The rtrek package includes some Star Trek datasets, but much more data is available outside the package. You can access other Star Trek data through various APIs.

Technically, there is only one formal API: the Star Trek API (STAPI). rtrek has functions to assist with making calls to this API in order to access specific data. This is the focus of this vignette.

rtrek also interfaces with and extracts information from the Memory Alpha and Memory Beta websites. Neither of these sites actually expose an API, but functions in rtrek with querying these websites in an API-like manner. See the respective vignettes for details.

Accessing information from STAPI is covered to some degree in the package introduction vignette. There is some duplication here, followed by additional examples.

Star Trek API

The Star Trek API (STAPI) is a particularly useful data source.

Keep in mind that STAPI focuses more on providing real world data associated with Star Trek (e.g., when did episode X first air on television?) than on fictional universe data, but it contains both and the database holdings will grow with time.

To use the words of the developers, the STAPI is

the first public Star Trek API, accessible via REST and SOAP. It’s an open source project, that anyone can contribute to.

The API is highly functional. Please do not abuse the API with constant requests. Their pages suggest no more than one request per second, but I would suggest ten seconds between successive requests. The default anti-DDOS measures in rtrek limit requests to one per second. You can update this global rtrek setting with options, e.g. options(rtrek_antidos = 10) for a minimum ten second wait between API calls to be an even better neighbor. rtrek will not permit faster requests. If set below one second, the option is ignored and a warning thrown when making any API call.

STAPI entities

There a many fields, or entities, available in the API. The available IDs can be found in this table:

These ID values are passed to stapi to perform a search using the API. The other columns provide some information about the object returned from a search. All entity searches return tibble data frames. You can inspect or unnest the column names of each table returned from every available entity search so you can see beforehand what variables are associated with each entity.

Accessing the API

Using stapi should be thought of as a three part process:

  • Determine how many pages of results exist for a particular entity search.
  • Only after taking care to do the previous step, perform the search to return search results.
  • If satellite data is needed on a unique observation in the search results, call stapi one more time referencing the specific observation.

To determine how many pages of results exist for a given search, set page_count = TRUE. The impact on the API will be equivalent to only searching a single page of results. One page contains metadata including the total number of pages. Nothing is returned in this “safe mode”, but the total number of search results available is printed to the console.

Searching movies only returns one page of results. However, there are a lot of characters in the Star Trek universe.

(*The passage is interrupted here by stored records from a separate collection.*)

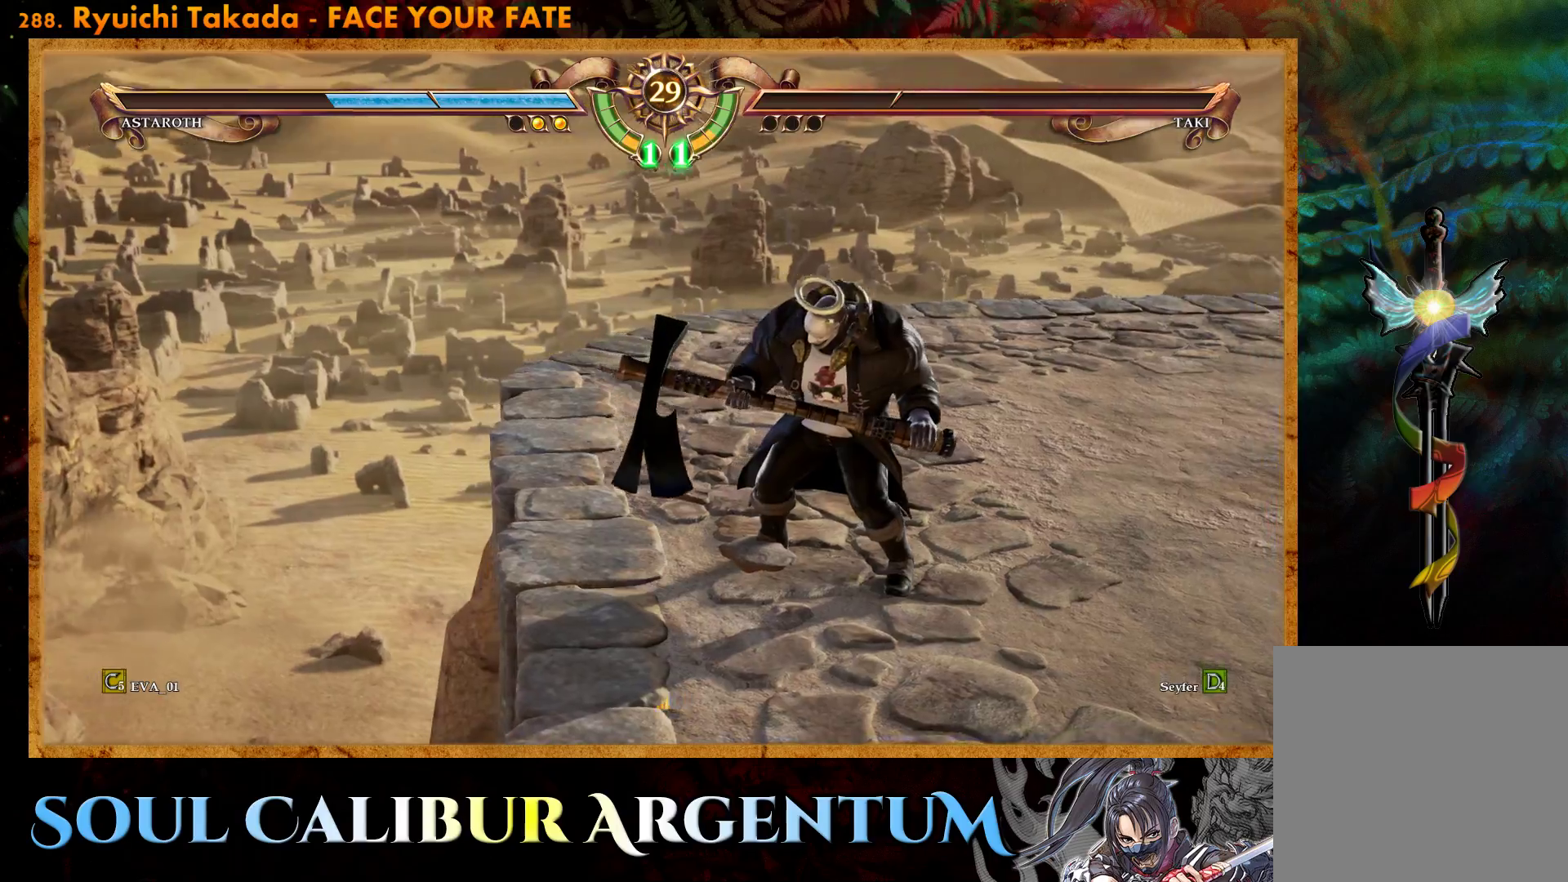
{"buttons": [], "right_stick": "center", "events": []}
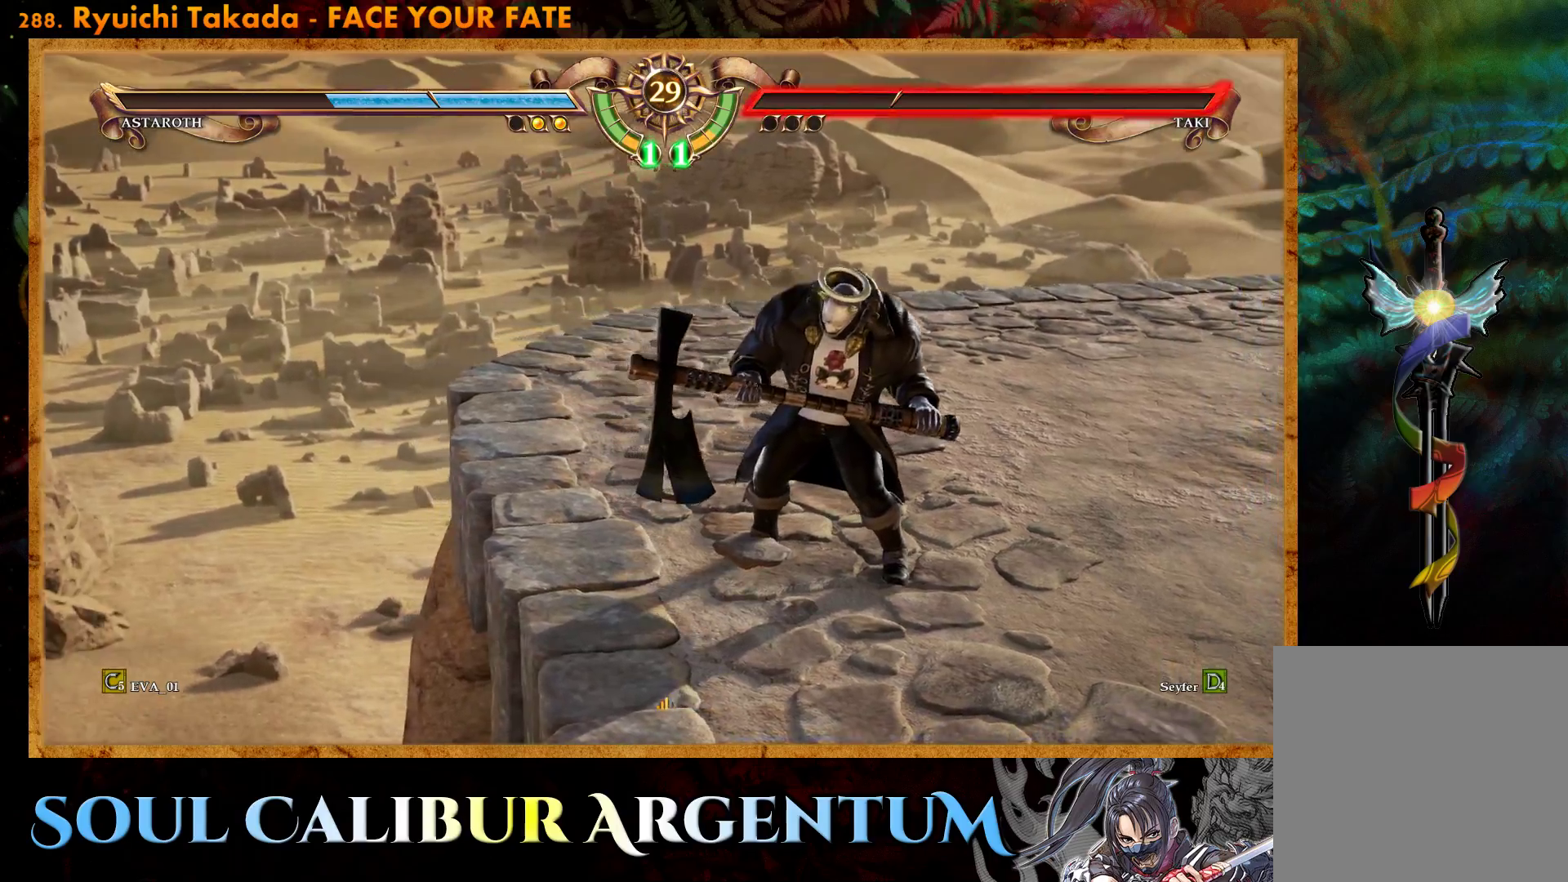
{"buttons": [], "right_stick": "center", "events": []}
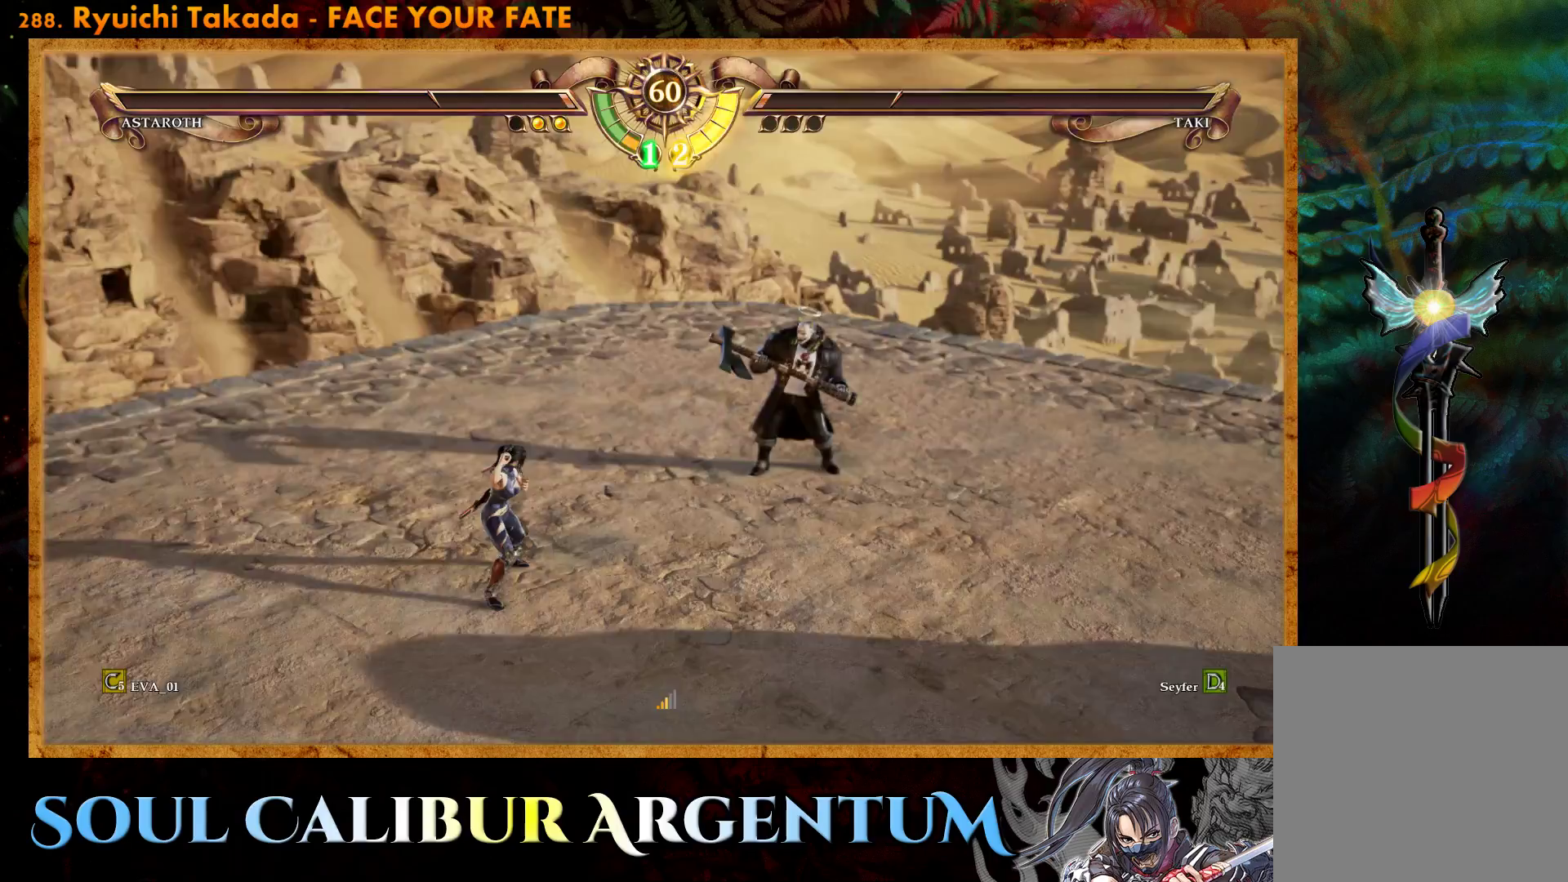
{"buttons": [], "right_stick": "center", "events": []}
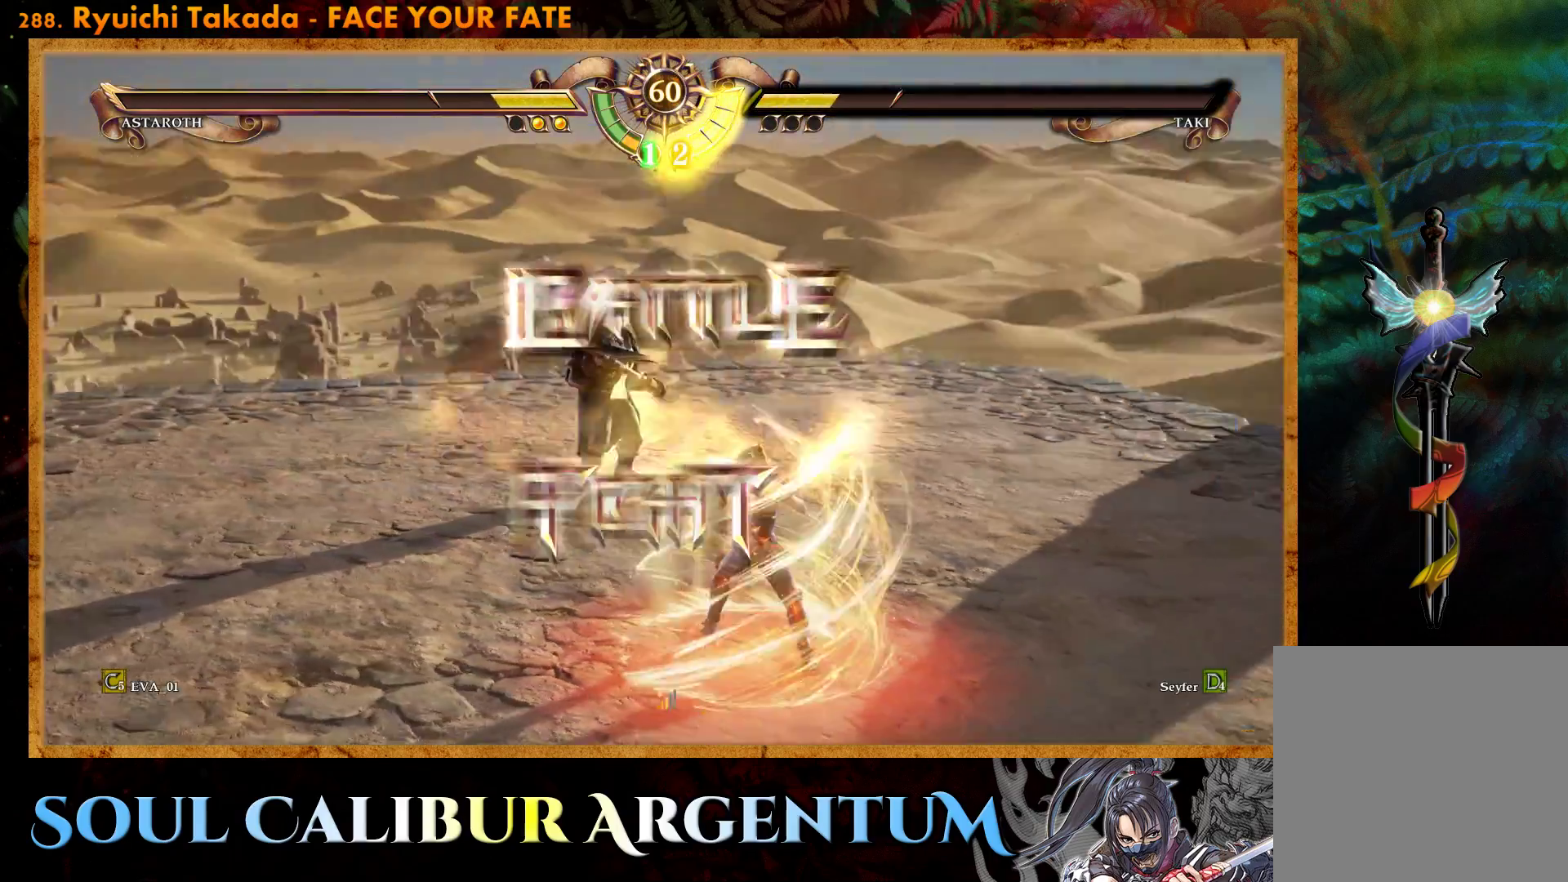
{"buttons": [], "right_stick": "center", "events": [[233, "DPAD_LEFT", "down"], [317, "DPAD_LEFT", "up"]]}
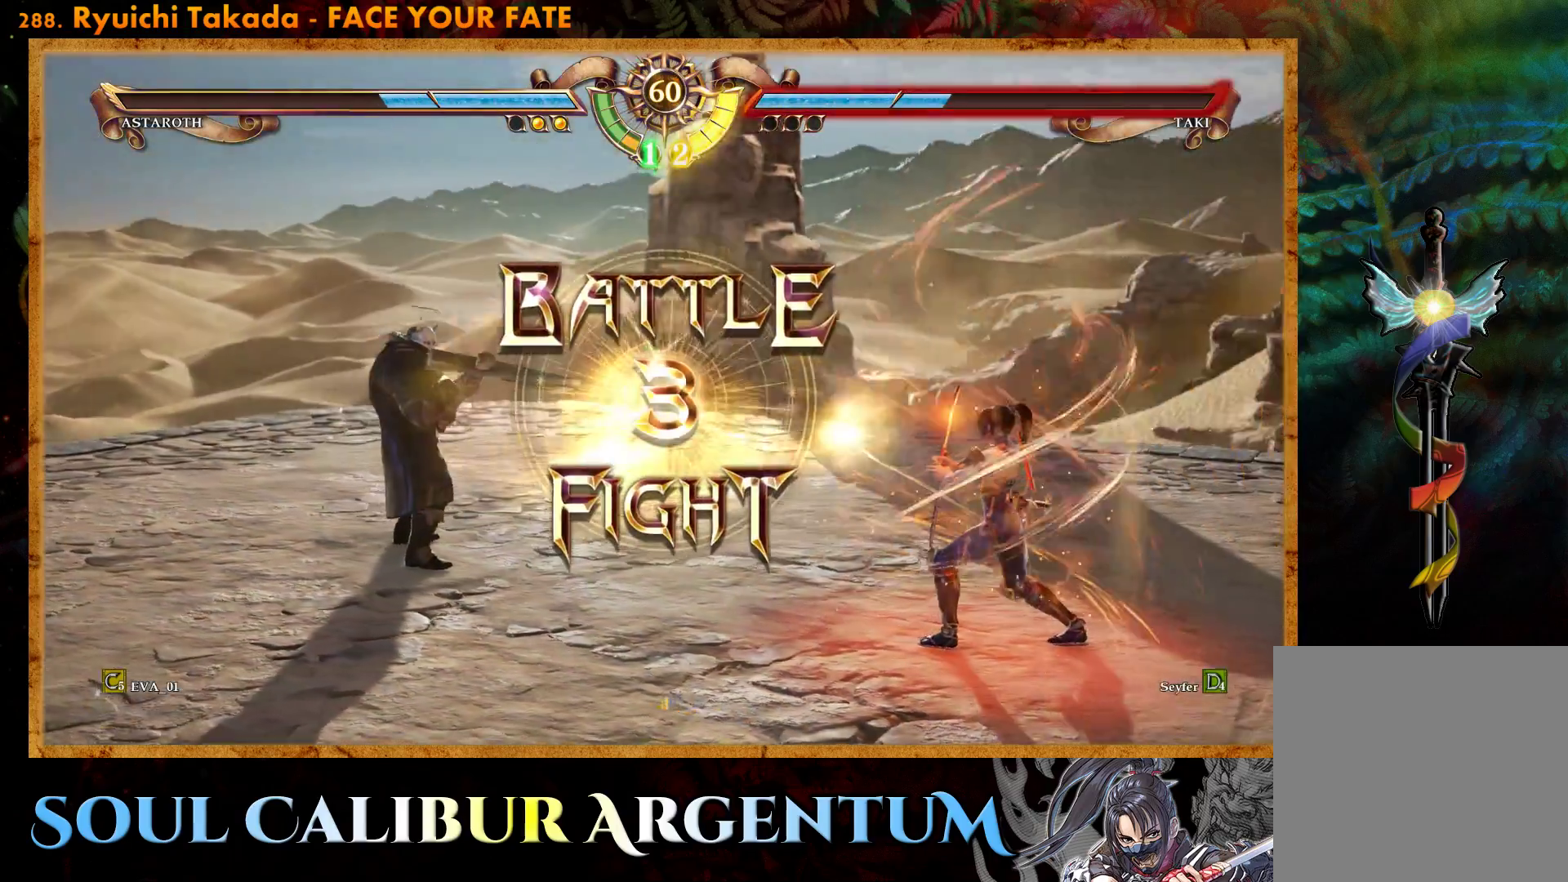
{"buttons": [], "right_stick": "center", "events": [[83, "DPAD_LEFT", "down"], [200, "DPAD_LEFT", "up"]]}
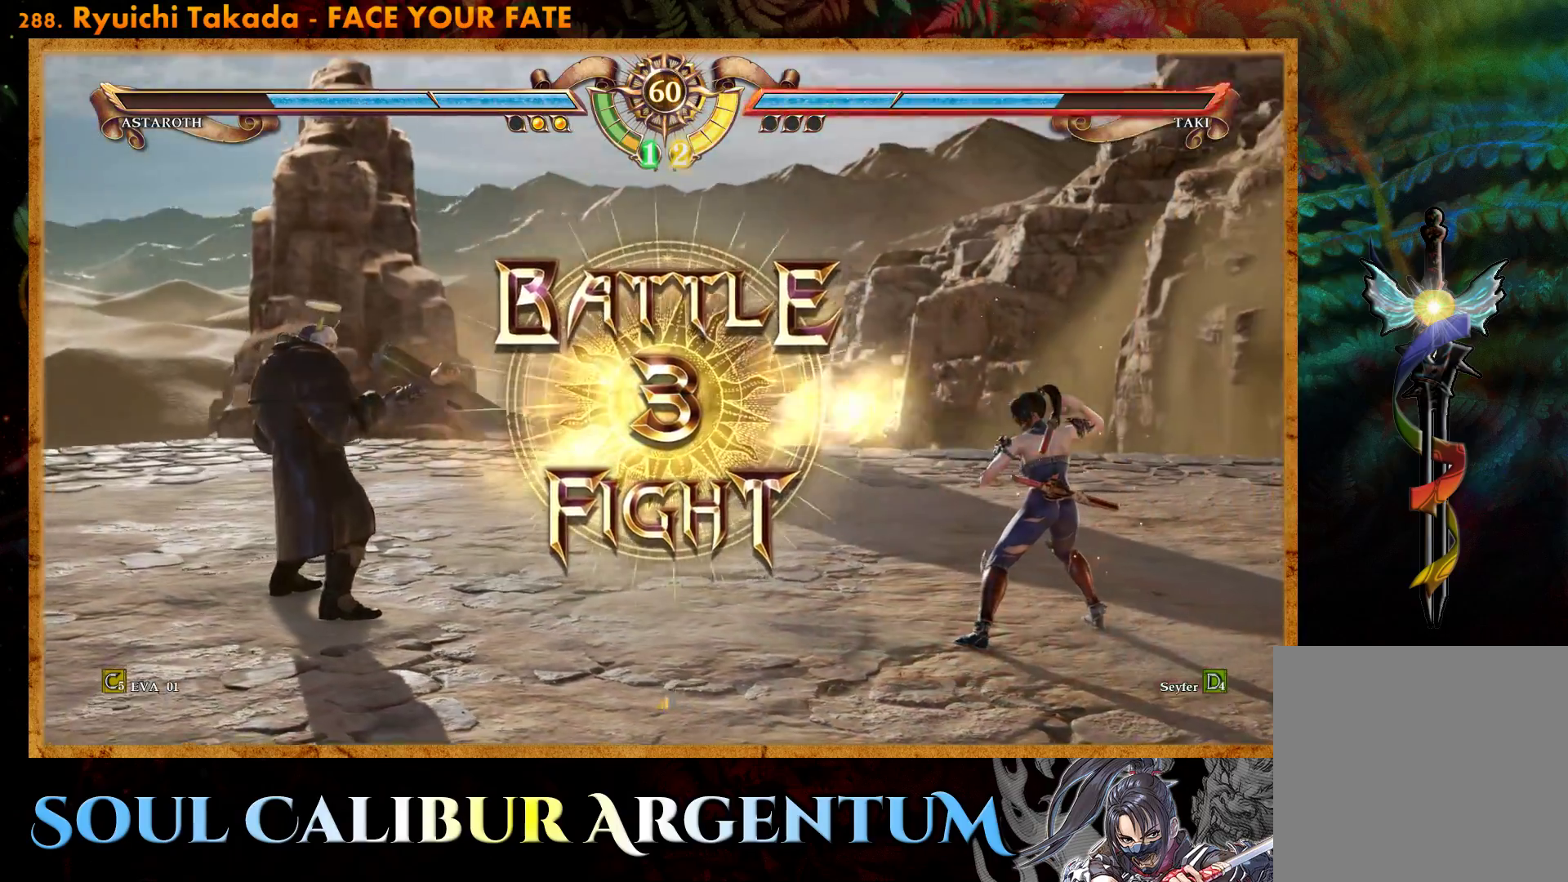
{"buttons": [], "right_stick": "center", "events": [[50, "CROSS", "down"], [150, "CROSS", "up"], [217, "CROSS", "down"], [300, "CROSS", "up"]]}
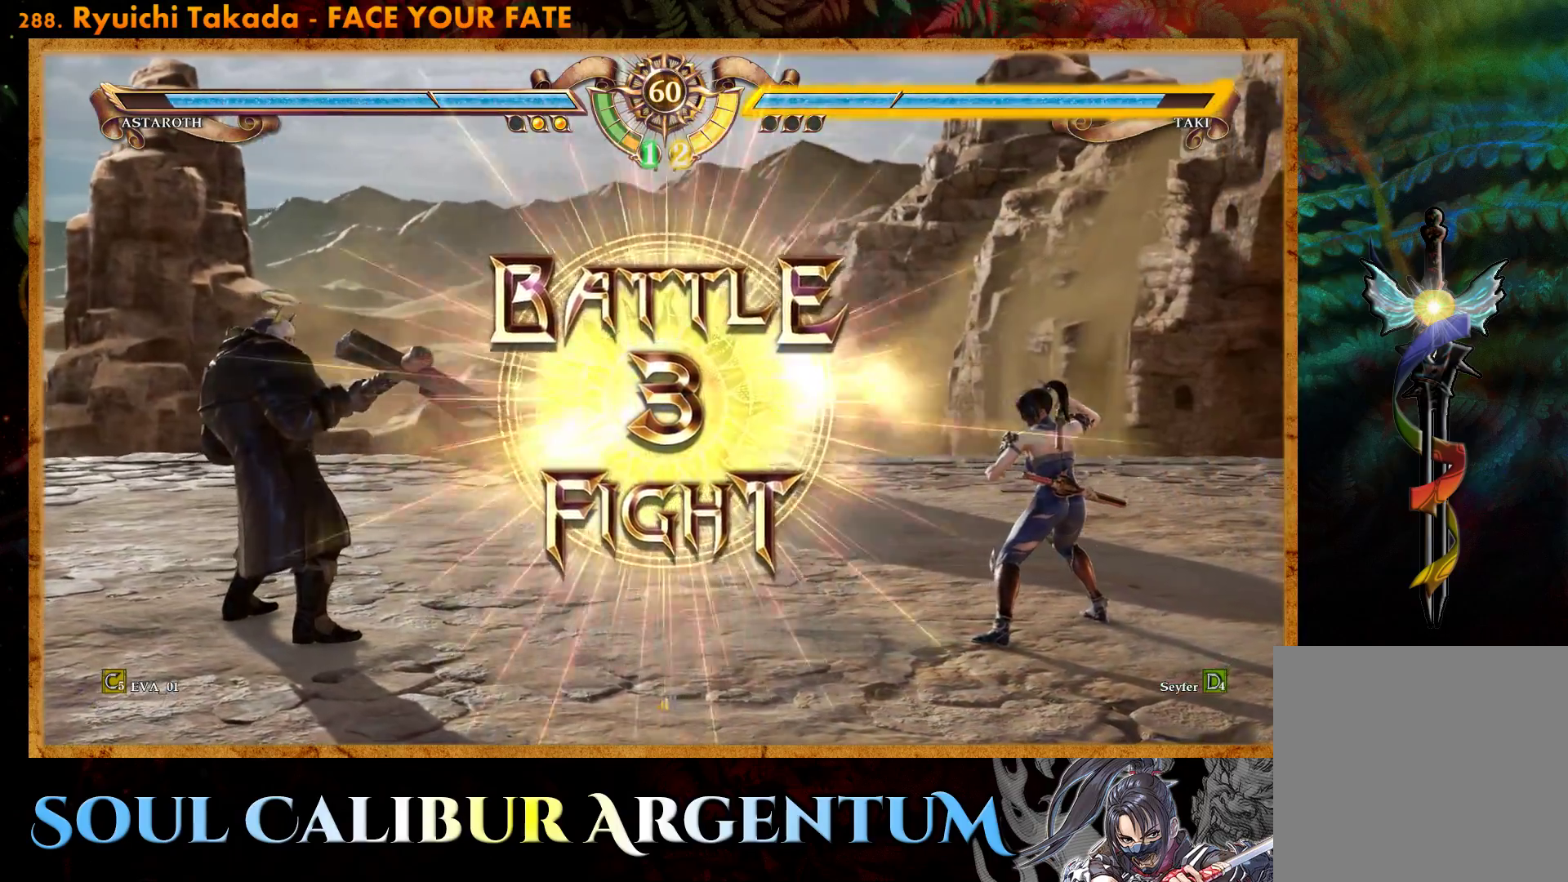
{"buttons": ["DPAD_DOWN"], "right_stick": "center", "events": [[200, "DPAD_RIGHT", "down"], [317, "DPAD_RIGHT", "up"], [450, "DPAD_DOWN", "down"]]}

Check the total pages available for character search.

stapi("character", page_count = TRUE)
#> Total pages to retrieve all results: 66

And that is with 100 results per page!

The default page = 1 only returns the first page. page can be a vector, e.g. page = 1:62. Results from multi-page searches are automatically combined into a single, constant data frame output. For the second call to stapi, return only page two here, which contains the character, Q (currently, pending future character database updates that may shift the indexing). In case that does change and Q is not always near the top of page two of the search results, the example further below hard-codes his unique/universal ID.

Character tables can be sparse. There are a lot of variables, many of which will contain missing data for rare, esoteric characters. Even for more popular characters about whom much more universe lore has been uncovered, it still takes dedicated nerds to enter all the data in a database.

When a dataset contains a uid column, this can be used subsequently to extract a satellite dataset about that particular observation that was returned in the original search. First you used safe mode, then search mode, and now switch from search mode to extraction mode to obtain data about Q, specifically. All that is required to do this is pass Q’s uid to stapi and call the function one last time. When uid is no longer NULL, stapi knows not to bother with a search and makes a different type of API call requesting information about the uniquely identified entry.

The data returned on Q is actually a large list, including multiple data frames. For simplicity only a piece of it is shown above.

Find out which TNG characters other than Q appear in both the Encounter at Farpoint series premier and later in the All Good Things… series finale. To do this, usestapi to extract data from other endpoints by following a breadcrumb trail of uid values.

Engage.

This returns the main crew members who remained a part of the show from beginning to end. However, Dr. Beverly Crusher was away during season two. Below, inspect how many episodes each character, or actor, appeared in. uid is again needed, this time for each character.

Note that this requires making seven API calls, one for each character ID. The anti-DOS measures in rtrek will force a one-second minimum wait between each call in the event that the individual calls actually return results faster than this, so the code below will take at least seven seconds to complete.

Add a fun, gratuitous Star Trek-themed plot. Make it so.

This looks as expected. Inspect the structure of the list objects returned by stapi to become more familiar with what kind of information is available.

Minor weirdness

Sometimes you may receive errors when trying filter rows for one of the data frames while certain problematic columns are still selected. This is likely because the data frame contains a nested data frame, but one which is not nested in the typical way (e.g., tidyr::unnest will also fail to resolve the issue).

In the code immediately above, this occurs with the series data frame, which is why the episodes parent data frame is subset using $series before calling summarize.